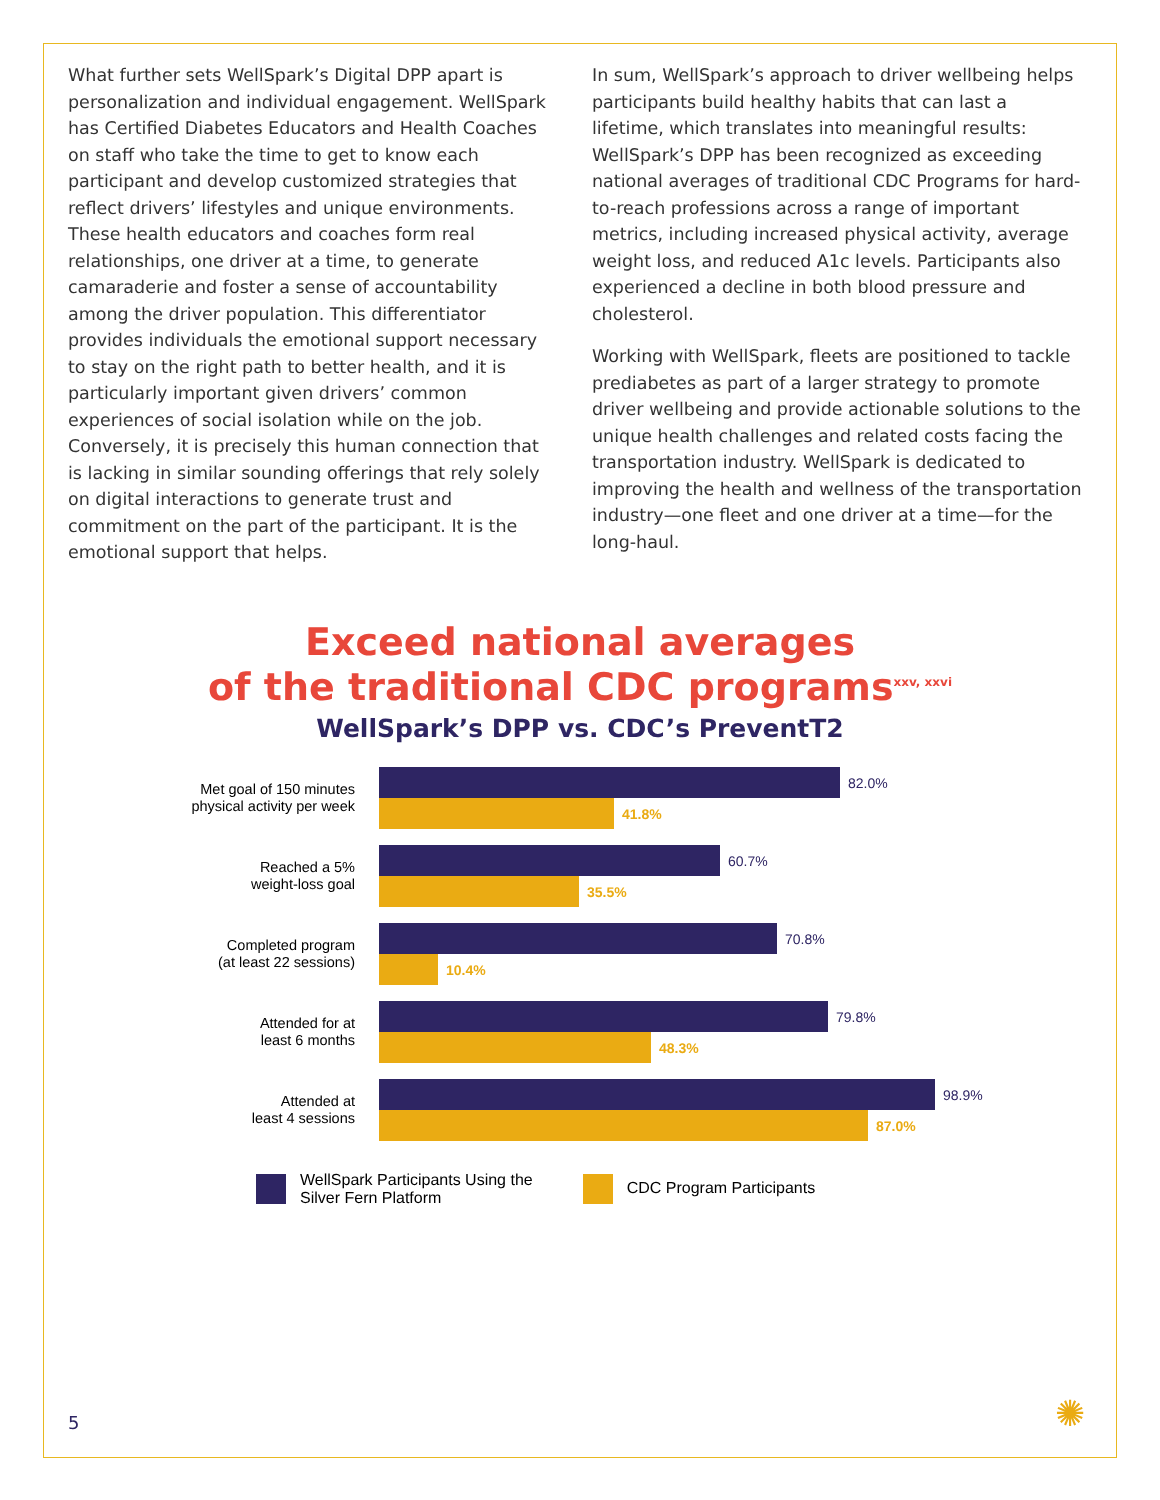What further sets WellSpark’s Digital DPP apart is personalization and individual engagement. WellSpark has Certified Diabetes Educators and Health Coaches on staff who take the time to get to know each participant and develop customized strategies that reflect drivers’ lifestyles and unique environments. These health educators and coaches form real relationships, one driver at a time, to generate camaraderie and foster a sense of accountability among the driver population. This differentiator provides individuals the emotional support necessary to stay on the right path to better health, and it is particularly important given drivers’ common experiences of social isolation while on the job. Conversely, it is precisely this human connection that is lacking in similar sounding offerings that rely solely on digital interactions to generate trust and commitment on the part of the participant. It is the emotional support that helps.
In sum, WellSpark’s approach to driver wellbeing helps participants build healthy habits that can last a lifetime, which translates into meaningful results: WellSpark’s DPP has been recognized as exceeding national averages of traditional CDC Programs for hard-to-reach professions across a range of important metrics, including increased physical activity, average weight loss, and reduced A1c levels. Participants also experienced a decline in both blood pressure and cholesterol.
Working with WellSpark, fleets are positioned to tackle prediabetes as part of a larger strategy to promote driver wellbeing and provide actionable solutions to the unique health challenges and related costs facing the transportation industry. WellSpark is dedicated to improving the health and wellness of the transportation industry—one fleet and one driver at a time—for the long-haul.
Exceed national averages
of the traditional CDC programs<sup>xxv, xxvi</sup>
WellSpark’s DPP vs. CDC’s PreventT2
Met goal of 150 minutes
physical activity per week
82.0%
41.8%
Reached a 5%
weight-loss goal
60.7%
35.5%
Completed program
(at least 22 sessions)
70.8%
10.4%
Attended for at
least 6 months
79.8%
48.3%
Attended at
least 4 sessions
98.9%
87.0%
WellSpark Participants Using the
Silver Fern Platform
CDC Program Participants
5 ✺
***
> _DESCRIPTION OF THE TASK_: In your copy, omit the pictures and restate every line of the data word for word.

> _WRITTEN ANSWER_:
What further sets WellSpark’s Digital DPP apart is personalization and individual engagement. WellSpark has Certified Diabetes Educators and Health Coaches on staff who take the time to get to know each participant and develop customized strategies that reflect drivers’ lifestyles and unique environments. These health educators and coaches form real relationships, one driver at a time, to generate camaraderie and foster a sense of accountability among the driver population. This differentiator provides individuals the emotional support necessary to stay on the right path to better health, and it is particularly important given drivers’ common experiences of social isolation while on the job. Conversely, it is precisely this human connection that is lacking in similar sounding offerings that rely solely on digital interactions to generate trust and commitment on the part of the participant. It is the emotional support that helps.
In sum, WellSpark’s approach to driver wellbeing helps participants build healthy habits that can last a lifetime, which translates into meaningful results: WellSpark’s DPP has been recognized as exceeding national averages of traditional CDC Programs for hard-to-reach professions across a range of important metrics, including increased physical activity, average weight loss, and reduced A1c levels. Participants also experienced a decline in both blood pressure and cholesterol.
Working with WellSpark, fleets are positioned to tackle prediabetes as part of a larger strategy to promote driver wellbeing and provide actionable solutions to the unique health challenges and related costs facing the transportation industry. WellSpark is dedicated to improving the health and wellness of the transportation industry—one fleet and one driver at a time—for the long-haul.
Exceed national averages
of the traditional CDC programs<sup>xxv, xxvi</sup>
WellSpark’s DPP vs. CDC’s PreventT2
Met goal of 150 minutes
physical activity per week
82.0%
41.8%
Reached a 5%
weight-loss goal
60.7%
35.5%
Completed program
(at least 22 sessions)
70.8%
10.4%
Attended for at
least 6 months
79.8%
48.3%
Attended at
least 4 sessions
98.9%
87.0%
WellSpark Participants Using the
Silver Fern Platform
CDC Program Participants
5 ✺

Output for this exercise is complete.